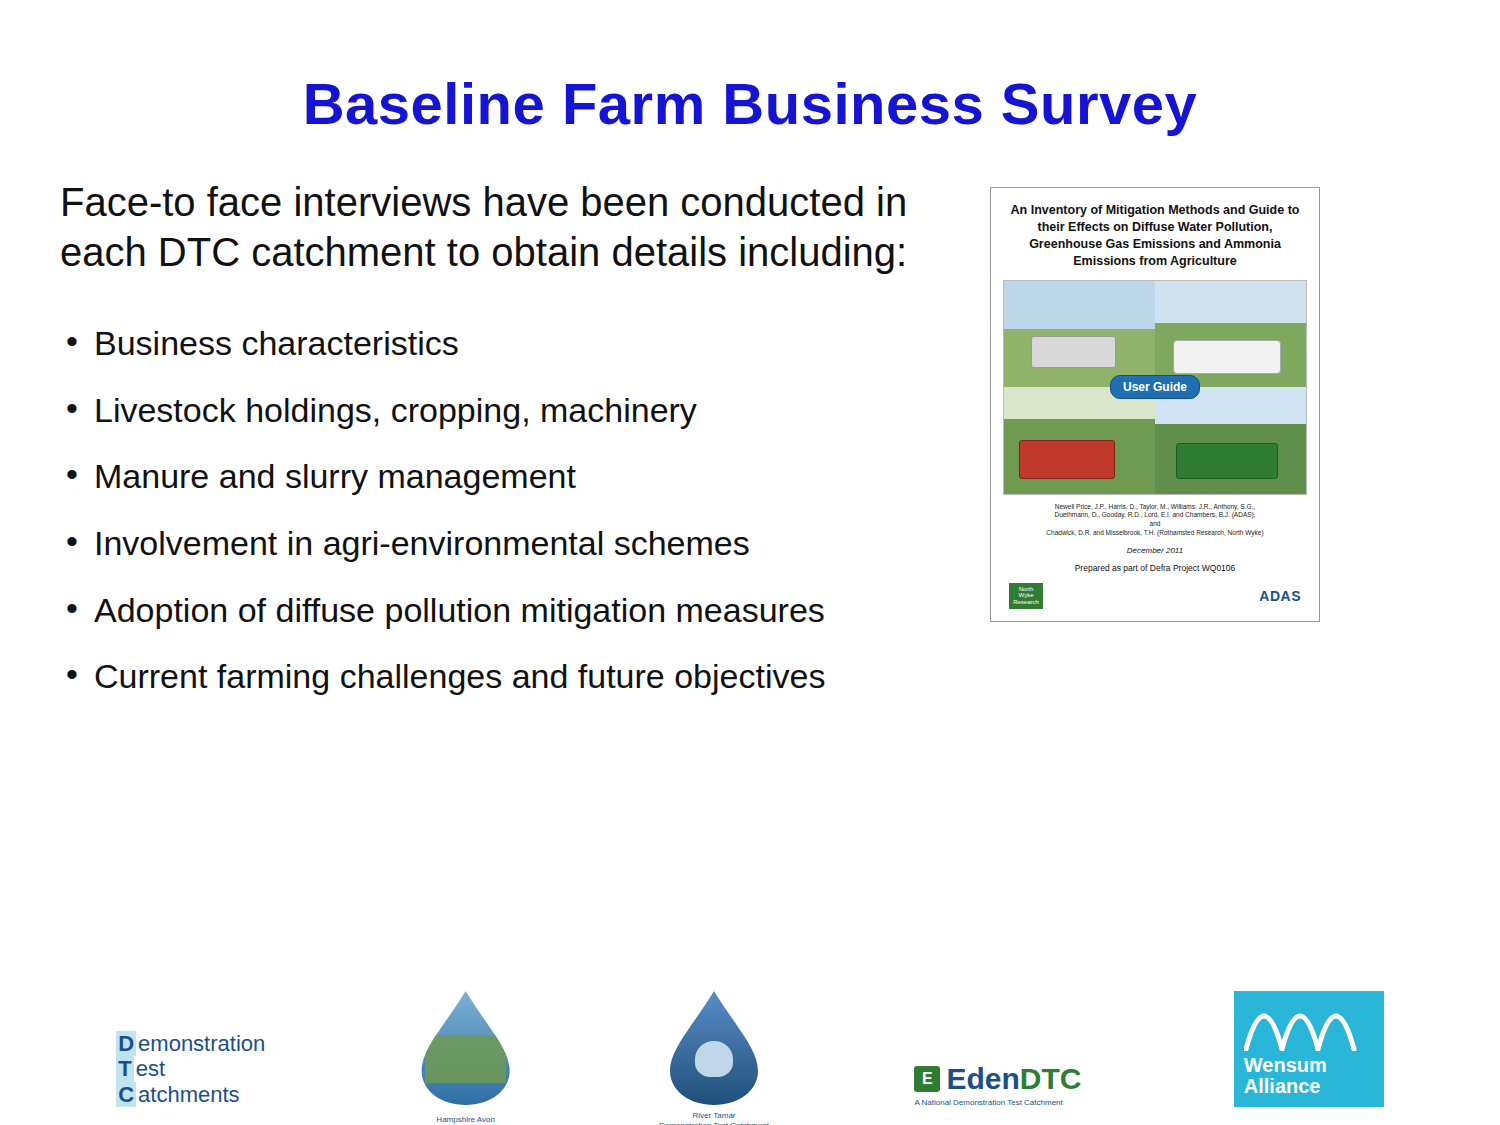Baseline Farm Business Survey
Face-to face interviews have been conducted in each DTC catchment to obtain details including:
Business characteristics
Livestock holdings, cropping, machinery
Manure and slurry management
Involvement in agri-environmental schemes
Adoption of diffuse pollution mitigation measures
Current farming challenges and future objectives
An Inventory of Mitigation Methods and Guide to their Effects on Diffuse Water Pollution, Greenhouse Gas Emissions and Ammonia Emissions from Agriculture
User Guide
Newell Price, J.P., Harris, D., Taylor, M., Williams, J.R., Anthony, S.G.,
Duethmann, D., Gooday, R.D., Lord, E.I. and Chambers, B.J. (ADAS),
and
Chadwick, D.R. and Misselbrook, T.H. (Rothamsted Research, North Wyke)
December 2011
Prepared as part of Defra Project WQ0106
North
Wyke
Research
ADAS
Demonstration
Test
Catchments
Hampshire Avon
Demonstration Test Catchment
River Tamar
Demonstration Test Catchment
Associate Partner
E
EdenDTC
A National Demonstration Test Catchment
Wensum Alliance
____________
* [ASSIGNMENT]:
If a picture appears in the records, omit it and print everything else exactly.

* [RESPONSE]:
Baseline Farm Business Survey
Face-to face interviews have been conducted in each DTC catchment to obtain details including:
Business characteristics
Livestock holdings, cropping, machinery
Manure and slurry management
Involvement in agri-environmental schemes
Adoption of diffuse pollution mitigation measures
Current farming challenges and future objectives
An Inventory of Mitigation Methods and Guide to their Effects on Diffuse Water Pollution, Greenhouse Gas Emissions and Ammonia Emissions from Agriculture
User Guide
Newell Price, J.P., Harris, D., Taylor, M., Williams, J.R., Anthony, S.G.,
Duethmann, D., Gooday, R.D., Lord, E.I. and Chambers, B.J. (ADAS),
and
Chadwick, D.R. and Misselbrook, T.H. (Rothamsted Research, North Wyke)
December 2011
Prepared as part of Defra Project WQ0106
North
Wyke
Research
ADAS
Demonstration
Test
Catchments
Hampshire Avon
Demonstration Test Catchment
River Tamar
Demonstration Test Catchment
Associate Partner
E
EdenDTC
A National Demonstration Test Catchment
Wensum Alliance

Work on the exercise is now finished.